To measure fluid intelligence, the investigators administered two standard reasoning tests. One test asked the children to look at progressive geometric patterns that contained a missing puzzle piece. The students had to determine the hidden rules of the pattern and select the correct shape to complete the sequence. The other test presented strings of numbers or letters that followed a specific logical progression, challenging the students to find the single item that broke the rule.

The team also evaluated the students on their working memory and processing speed at the beginning of the study. Working memory acts as a mental notepad, allowing people to hold and manipulate short-term information. Processing speed measures how quickly the brain can perceive and react to simple visual cues. The team wanted to be sure that any relationship between learning and problem-solving was not just a side effect of having a naturally faster or more spacious mental workspace.

For the working memory evaluation, students completed a visual-spatial task where they had to remember the locations of red squares that briefly flashed on a grid. They also completed a direction-based task that required them to inhibit their natural reflexes. To measure processing speed, the children completed a rapid-fire visual task requiring them to determine which side of a grid contained more dots or triangles.

On a general level, the researchers found that students who scored high on associative tasks also tended to score high on the reasoning tasks. A steady positive correlation existed between the two distinct skills across the entire group. To understand how abilities grew within each specific child, the researchers used statistical models that separate broad group trends from individual growth curves.

By tracking each child against their own baseline performance, the team found reciprocal growth effects. When a child performed better than their own expected baseline in associative learning in one year, they tended to show greater than expected gains in fluid intelligence the following year. This pattern suggested that practice with associative links laid the groundwork for better abstract reasoning.

The reverse developmental path was also evident. Children who experienced a spike in fluid intelligence subsequently showed better-than-expected scores on the associative memory tests the next year. The researchers observed no statistical evidence that one direction was overwhelmingly stronger than the other.
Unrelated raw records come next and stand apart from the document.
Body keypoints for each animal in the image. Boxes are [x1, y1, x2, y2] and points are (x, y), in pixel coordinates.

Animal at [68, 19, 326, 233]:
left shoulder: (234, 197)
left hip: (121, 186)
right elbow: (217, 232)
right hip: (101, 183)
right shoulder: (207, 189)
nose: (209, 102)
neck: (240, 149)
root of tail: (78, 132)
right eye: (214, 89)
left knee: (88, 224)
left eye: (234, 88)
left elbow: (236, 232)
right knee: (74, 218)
The two skills appeared to fuel one another equally over the three-year period.

These reciprocal patterns held steady even when the statistical models factored out the students’ baseline working memory and processing speed. The relationship between forming associations and abstract reasoning appears to exist as a dedicated connection, rather than just an artifact of general brain speed. Associative learning involves the formation and stabilization of novel relational structures, which is fundamentally different from the short-term maintenance duties handled by working memory.

The authors suspect that both skills might share underlying mental mechanisms. For example, both tasks require the ability to focus on relevant rules while successfully blocking out distracting information. Higher reasoning skills might also allow children to invent better logical strategies for remembering combinations, rather than just relying on rote repetition.
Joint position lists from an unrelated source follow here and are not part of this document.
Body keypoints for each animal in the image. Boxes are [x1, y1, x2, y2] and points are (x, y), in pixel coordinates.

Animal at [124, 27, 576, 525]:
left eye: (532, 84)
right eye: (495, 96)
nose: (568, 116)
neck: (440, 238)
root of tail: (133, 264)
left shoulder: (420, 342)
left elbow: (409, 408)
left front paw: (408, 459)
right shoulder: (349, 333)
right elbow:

While the researchers documented a clear reciprocal relationship, they cannot claim strict causality. Because the study relied on observing test scores over time, it is impossible to say with absolute certainty that raising one skill directly causes an increase in the other. In future test settings, scientists might implement controlled experiments to see if specific educational routines meant to boost associative learning actively improve fluid reasoning test scores.

The study featured a relatively small sample size. Evaluating these developmental markers required intensive, one-on-one administration for each child, limiting the broader number of participants. The research also concentrated solely on children in the late elementary school years, leaving younger and older age groups out of the data set.

Tracking students across a wider span of ages might reveal whether these mutual benefits hold steady during earlier childhood or through adolescence. Certain tasks used at the initial testing point also demonstrated lower internal reliability, which might have muted some of the early data patterns. If cognitive skills truly develop in tandem, school curriculums that balance memory-building tasks with problem-solving challenges might foster broader intellectual growth in students.

The study, “More than correlates: Longitudinal evidence of bidirectional effects between associative learning and fluid intelligence in elementary school children,” was authored by Xuezhu Ren, Shaochun Zhao, Xinyu Huang, and Xiaojing Lv.